EDITORIAL BOARD: On fossil fuel divestment, it’s still 2013

Factory buildings spout polluting fumes into the air.
Pomona must divest its endowment from fossil fuels without delay, writes the Editorial Board. (Courtesy: Gerry Machen via Flickr)

The CDC warned about a new coronavirus. We streamed the latest Taylor Swift and Ariana Grande. Will Smith infuriated pop culture critics.

Those are three things that happened in 2013. Here’s one more: nine years ago this month, “78 percent of Pomona’s student body voted in favor of an ASPC Senate resolution in support of divesting its endowment funds from fossil fuel conglomerates.”

You’ll understand if we’re confused what year it is. This week, 88 percent of Pomona College’s student body voted for a similar resolution, along with an additional 96 percent in favor of asking the school’s trustees simply to disclose the amount of the endowment invested in fossil fuels.

So flash back to nine years ago, when this newspaper’s editorial board at the time warned that “the vote poses little impetus for the school to enact change and gives little to no actual pressure to force a Board of Trustees vote in favor of divestment.” 

What happened next?

About five months after that vote, Pomona’s trustees decided not to divest, based on a warning from its financial consultants that withdrawing from comingled or separately managed funds could result in millions of dollars’ worth of decreased investment performance. 

Seven months after that, Pitzer College’s trustees unanimously came to the opposite conclusion, pulling “more than 99 percent” of its then-$125 million endowment out of fossil fuel funds. 

Ten months went by. The Divest Pomona organization presented yet again to Pomona’s trustees. Then-President David Oxtoby decided that a new financial review of the impact of divestment was unnecessary.

We could go on. But here are some other things that have happened since April 2013: Increasingly uncontrollable wildfires across our state killed dozens of people, incinerating towns and forests. Four of the most destructive hurricanes in history devastated the Atlantic coast. Just a month ago, the latest United Nations IPCC report warned that our failure to end fossil fuel production and consumption in the coming decades will lead to catastrophic impacts on world hunger, water scarcity, extreme weather and species extinction.

The Claremont Colleges’ central mission, to create the next generation of scholars and leaders, is incompatible with a future in which those young adults do not inherit a world they can study and lead. No amount of financial gain can offset the economic, ecological and moral loss that will occur if we fail to act. 

We knew that nine years ago. Thanks to the inaction of the officials and trustees that have continued to serve even as generations of students have come and gone, we’re nine years behind now. 

Proponents and opponents of divestment argued back in 2013 that the move was “symbolic.” That may have been true then, but at a time when at least $186 billion of university endowment funding has now been separated from the fossil fuel industry, the impact is more and more tangible by the day. Every dollar counts, but those dollars count a lot.
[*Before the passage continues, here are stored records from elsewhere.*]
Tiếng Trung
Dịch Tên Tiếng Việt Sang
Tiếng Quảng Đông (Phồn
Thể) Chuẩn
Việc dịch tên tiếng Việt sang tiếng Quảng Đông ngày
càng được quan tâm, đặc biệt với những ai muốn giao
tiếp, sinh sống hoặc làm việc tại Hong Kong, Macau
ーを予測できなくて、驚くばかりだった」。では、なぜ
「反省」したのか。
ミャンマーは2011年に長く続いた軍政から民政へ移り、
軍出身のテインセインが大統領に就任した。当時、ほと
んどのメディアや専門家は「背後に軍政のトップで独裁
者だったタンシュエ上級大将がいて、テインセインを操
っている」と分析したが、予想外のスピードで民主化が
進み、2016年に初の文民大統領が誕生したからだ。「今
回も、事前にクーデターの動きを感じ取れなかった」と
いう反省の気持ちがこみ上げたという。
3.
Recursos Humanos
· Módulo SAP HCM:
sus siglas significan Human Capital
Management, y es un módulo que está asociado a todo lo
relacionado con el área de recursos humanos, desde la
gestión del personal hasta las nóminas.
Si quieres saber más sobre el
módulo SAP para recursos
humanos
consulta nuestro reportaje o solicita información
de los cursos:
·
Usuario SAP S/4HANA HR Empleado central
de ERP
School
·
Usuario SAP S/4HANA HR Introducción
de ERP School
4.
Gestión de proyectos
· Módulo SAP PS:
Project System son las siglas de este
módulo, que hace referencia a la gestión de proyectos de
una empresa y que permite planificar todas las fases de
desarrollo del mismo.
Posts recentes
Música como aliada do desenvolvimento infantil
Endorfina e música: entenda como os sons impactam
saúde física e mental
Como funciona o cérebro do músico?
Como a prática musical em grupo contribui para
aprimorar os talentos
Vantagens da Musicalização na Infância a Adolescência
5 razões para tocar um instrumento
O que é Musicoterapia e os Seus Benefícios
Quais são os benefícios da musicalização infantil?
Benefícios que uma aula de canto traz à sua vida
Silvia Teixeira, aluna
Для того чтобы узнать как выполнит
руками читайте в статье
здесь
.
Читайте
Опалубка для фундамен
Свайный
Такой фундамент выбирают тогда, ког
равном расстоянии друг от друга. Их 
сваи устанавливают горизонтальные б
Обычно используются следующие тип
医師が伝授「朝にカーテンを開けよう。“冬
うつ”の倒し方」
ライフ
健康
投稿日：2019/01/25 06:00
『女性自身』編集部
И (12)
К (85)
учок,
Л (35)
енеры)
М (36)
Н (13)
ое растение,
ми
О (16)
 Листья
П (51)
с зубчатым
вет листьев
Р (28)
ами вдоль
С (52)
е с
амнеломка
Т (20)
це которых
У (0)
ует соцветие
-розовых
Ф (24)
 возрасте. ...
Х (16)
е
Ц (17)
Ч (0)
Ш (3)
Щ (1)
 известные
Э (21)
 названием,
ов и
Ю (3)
Harvard has managed to set aside its financial concerns and divest. So have the University of California and the California State University systems. The higher education sector’s momentum will make a bigger and bigger difference as it grows, and at this point, it is embarrassing for the 5Cs not to have the courage to join their peers.

The new student demand in this year’s referendum, for disclosure in addition to divestment, is a helpful step. It shows that transparent dialogue is needed on this issue — specifically, that the actual people who govern Pomona, Scripps College, Claremont McKenna College and Harvey Mudd College need to answer for the decisions they have made by authorizing fossil fuel investments year after year. 

But we are now left asking the same question we asked in 2013: What, tangibly, can this round of student activists do to see the change manifest? 

At the next meeting of Pomona’s trustees in May, we’ll find out whether the growing signs of impending climate disaster are enough for the college’s leaders to do their part. If not, something else will have to work.

TSL’s editorial board is comprised of its editor-in-chief and two managing editors, and does not necessarily represent the views of other TSL staff members.